This weekend Bill and I drove up to Central California for a wedding. For those of you not familiar with that area (I wasn’t), it’s nicknamed “The fruit basket of the world.” Man, they weren’t kidding.

Central California has a Mediterranean climate so just about every fruit and vegetable you can think of is grown there. That area of California supplies about half of the produce in the U.S. On our way up, I was snarking endlessly about being in the middle of No Where’s Ville and who the hell would live here it’s so far out, blah, blah, blah (FYI, I used to say that about the city we live in), but all the sudden we got off the main highway and onto a small rural route, and it was breathtaking. Miles and acres of corn fields, almond trees, corn, greenhouses and hot houses packed with tomatoes and cucumbers. If you can eat it, they were growing it.

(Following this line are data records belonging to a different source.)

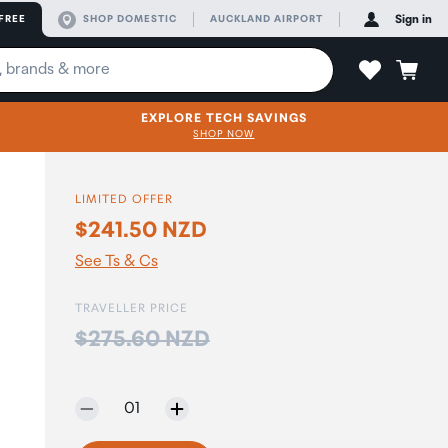
FREE
SHOP DOMESTIC
AUCKLAND AIRPORT
Sign in
EXPLORE TECH SAVINGS
SHOP NOW
LIMITED OFFER
$241.50 NZD
See Ts & Cs
TRAVELLER PRICE
Price:
$275.60 NZD
Selected quantity:
01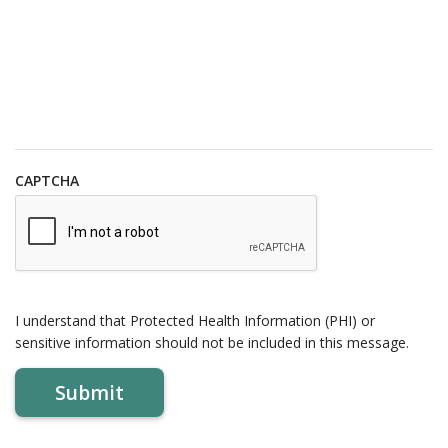
CAPTCHA
I understand that Protected Health Information (PHI) or
sensitive information should not be included in this message.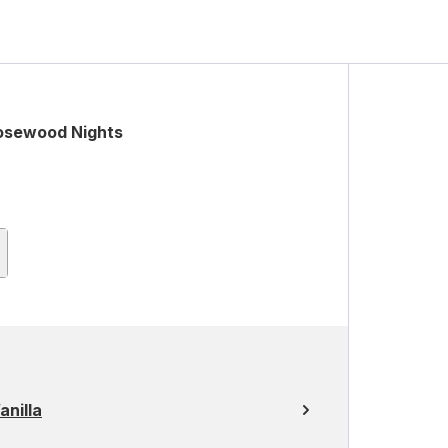
osewood Nights
nilla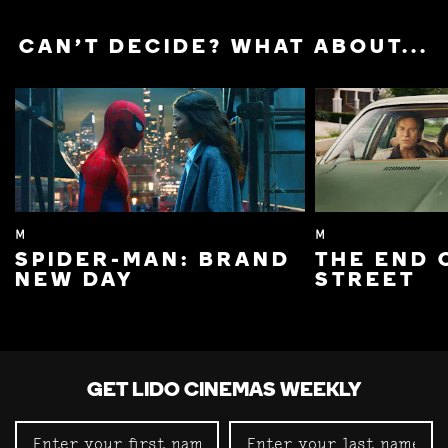
CAN'T DECIDE? WHAT ABOUT...
M
M
SPIDER-MAN: BRAND
THE END 
NEW DAY
STREET
GET LIDO CINEMAS WEEKLY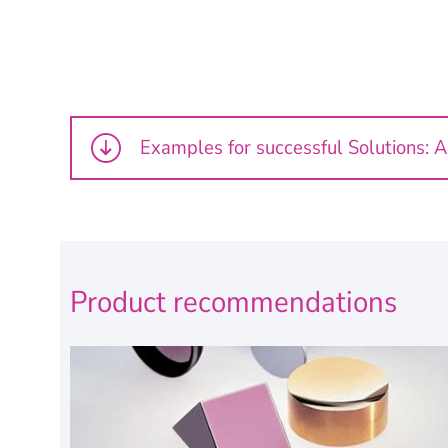
Examples for successful Solutions: 
Product recommendations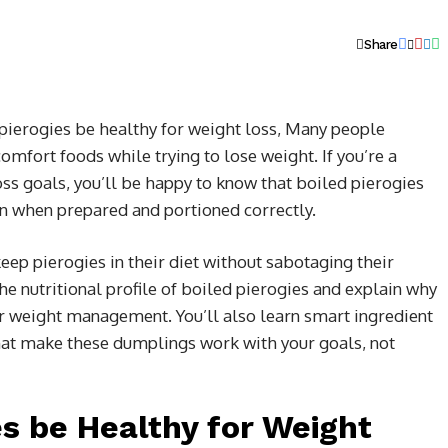
Share
pierogies be healthy for weight loss,
Many people
comfort foods while trying to lose weight. If you’re a
ss goals, you’ll be happy to know that boiled pierogies
lan when prepared and portioned correctly.
eep pierogies in their diet without sabotaging their
he nutritional profile of boiled pierogies and explain why
r weight management. You’ll also learn smart ingredient
hat make these dumplings work with your goals, not
es be Healthy for Weight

Along the way we found a bunch of fruit stands that all looked equally amazing. So we pretty much did the Eeny-Meeny-Miney-Mo to pick one to stop at. It was Fruit and Veggie Heaven. I love food and I love to cook, but I have never been so inspired in my life. I was mentally creating recipes, trying to decide how to use pomegranates (aside from using the juice for martinis!). There were tomatoes and onions as big as my head. Cucumbers that would make John Holmes blush. But we only bought a few peaches and apples since we were traveling and had nowhere to store them.

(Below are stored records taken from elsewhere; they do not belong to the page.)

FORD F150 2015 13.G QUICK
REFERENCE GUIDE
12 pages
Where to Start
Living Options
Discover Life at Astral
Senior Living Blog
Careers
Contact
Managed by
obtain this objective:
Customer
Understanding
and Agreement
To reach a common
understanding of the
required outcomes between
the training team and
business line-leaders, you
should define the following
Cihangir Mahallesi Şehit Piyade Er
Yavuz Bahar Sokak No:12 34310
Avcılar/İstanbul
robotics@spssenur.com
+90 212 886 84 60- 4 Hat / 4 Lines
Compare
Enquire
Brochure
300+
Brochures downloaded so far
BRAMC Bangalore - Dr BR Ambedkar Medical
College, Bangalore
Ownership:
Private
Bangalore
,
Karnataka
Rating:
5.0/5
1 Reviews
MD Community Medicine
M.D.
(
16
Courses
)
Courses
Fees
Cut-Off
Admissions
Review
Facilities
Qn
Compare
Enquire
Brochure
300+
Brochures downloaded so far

Oh. My. God! A few years ago, we went to Paris and stopped in a market to buy a couple of peaches. They were the most expensive peaches I think we’ve ever had—2 peaches were 5 euros or about $7.50. Totally, ridiculously extravagant. But they were Ah-May-Zing. We still talk about them. They are the standard by which we judge all fruit. But the ones we bought this weekend? Better. Huge, juicy and totally fresh. None of that packed-in-a-box-in-the-grocery-store-for-a-week crap. And a bag of peachy goodness cost us all of $1.00.

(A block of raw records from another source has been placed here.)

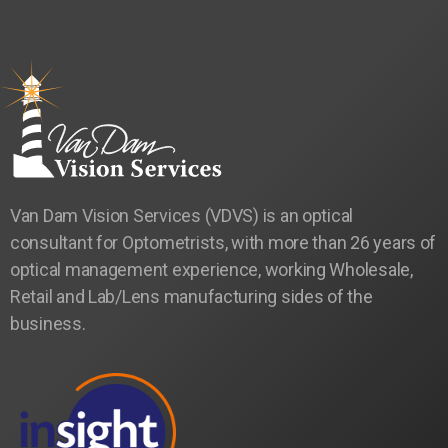
Van Dam Vision Services (VDVS) is an optical
consultant for Optometrists, with more than 26 years of
optical management experience, working Wholesale,
Retail and Lab/Lens manufacturing sides of the
business.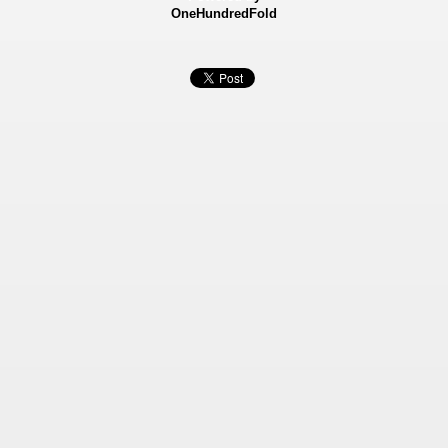
OneHundredFold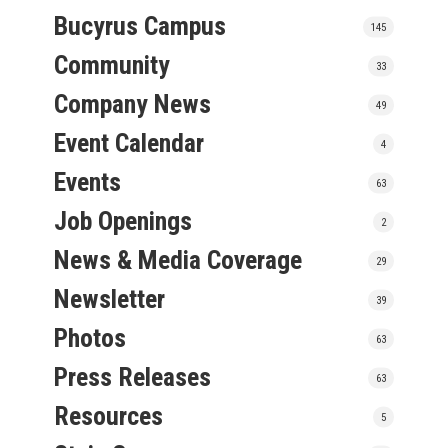
Bucyrus Campus
145
Community
33
Company News
49
Event Calendar
4
Events
63
Job Openings
2
News & Media Coverage
29
Newsletter
39
Photos
63
Press Releases
63
Resources
5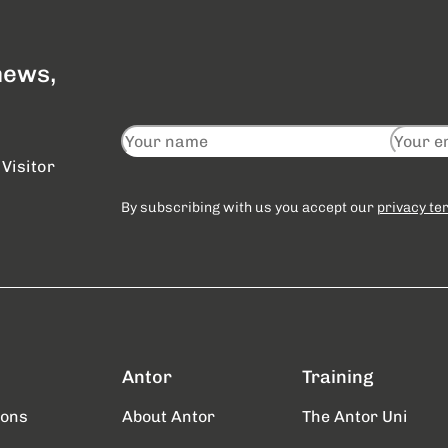
 news,
Visitor
By subscribing with us you accept our
privacy te
Antor
Training
ions
About Antor
The Antor Uni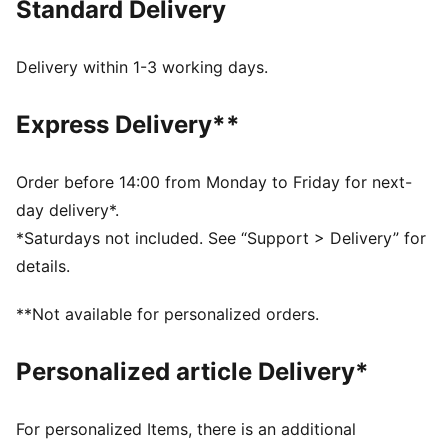
Standard Delivery
PREMIUM COMFORT + FIT: Super-soft and built to
move, CLOUDSPUN fabrics pair performance design
with 4-way stretch
Delivery within 1-3 working days.
MOISTURE MANAGEMENT: Stay dry and comfortable
with technical dryCELL fabrics that wick moisture
Express Delivery**
away from the skin
Made with at least 90% recycled materials
DETAILS
Order before 14:00 from Monday to Friday for next-
Designed for: Golf
day delivery*.
Fit: Regular
*Saturdays not included. See “Support > Delivery” for
Length: Regular
details.
Neck: Collar
Main material type: Single jersey
**Not available for personalized orders.
Closure: Button
Short sleeves
Personalized article Delivery*
For personalized Items, there is an additional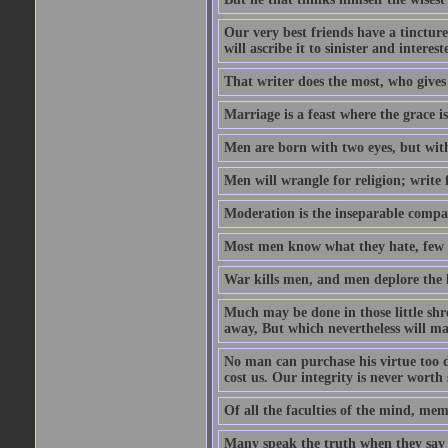
Our very best friends have a tincture
will ascribe it to sinister and interes
That writer does the most, who gives
Marriage is a feast where the grace i
Men are born with two eyes, but with
Men will wrangle for religion; write for
Moderation is the inseparable compa
Most men know what they hate, few 
War kills men, and men deplore the lo
Much may be done in those little sh
away, But which nevertheless will mak
No man can purchase his virtue too de
cost us. Our integrity is never worth
Of all the faculties of the mind, memor
Many speak the truth when they say t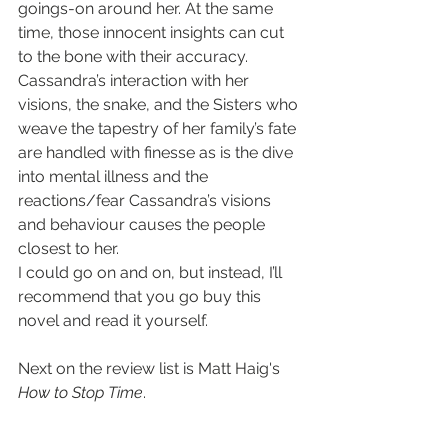
goings-on around her. At the same 
time, those innocent insights can cut 
to the bone with their accuracy. 
Cassandra’s interaction with her 
visions, the snake, and the Sisters who 
weave the tapestry of her family’s fate 
are handled with finesse as is the dive 
into mental illness and the 
reactions/fear Cassandra’s visions 
and behaviour causes the people 
closest to her.
I could go on and on, but instead, I’ll 
recommend that you go buy this 
novel and read it yourself.
Next on the review list is Matt Haig's 
How to Stop Time
.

I’m so blown away by the quality of the foods and even more by the price. They had better quality than the stores and since they cut out the middle man, it was dirt cheap. The farmers should charge what the stores are charging. Pound for pound it’s a better deal. I wouldn’t hesitate to buy apples by the bushelful. This is the best argument for going to farmer’s markets. I know—some of you are like, Um, Hello?! Where have you been? And you’re right. I’m behind the curve on this one.

We have a couple of farmer’s markets near us and we live about 10 minutes away from some of the best apple orchards in the country. Not only will I eat better but it’s a good way to support my local famers.

(PS: Happy Vegetarian Day, Debra and XUP!)


3 Responses

  1. I just came back to check on comments here and found I didn’t leave a comment the last time I was here! What a loser!

    So pretend this is 10/1: Farmer’s Markets are THE BEST! And if I lived in California, where all that wonderful goodness was local and organic, I would be on it like…well, like somebody who really likes produce, that’s what!

    And thanks for the Veg Day wishes!

  2. Thanks babe! I grew up in a little burg called Beamsville which was called The Heart of the Fruitbelt. Same thing except on a northern scale.

  3. Mmmm. Fruit Loops. OH – that’s not the point of this post. 😛

    Mmmmm. Pomegranate martinis. Wait. Also not the point.

    Mmmmm. Fresh apples and peaches and tomatoes. Ahh. There we go!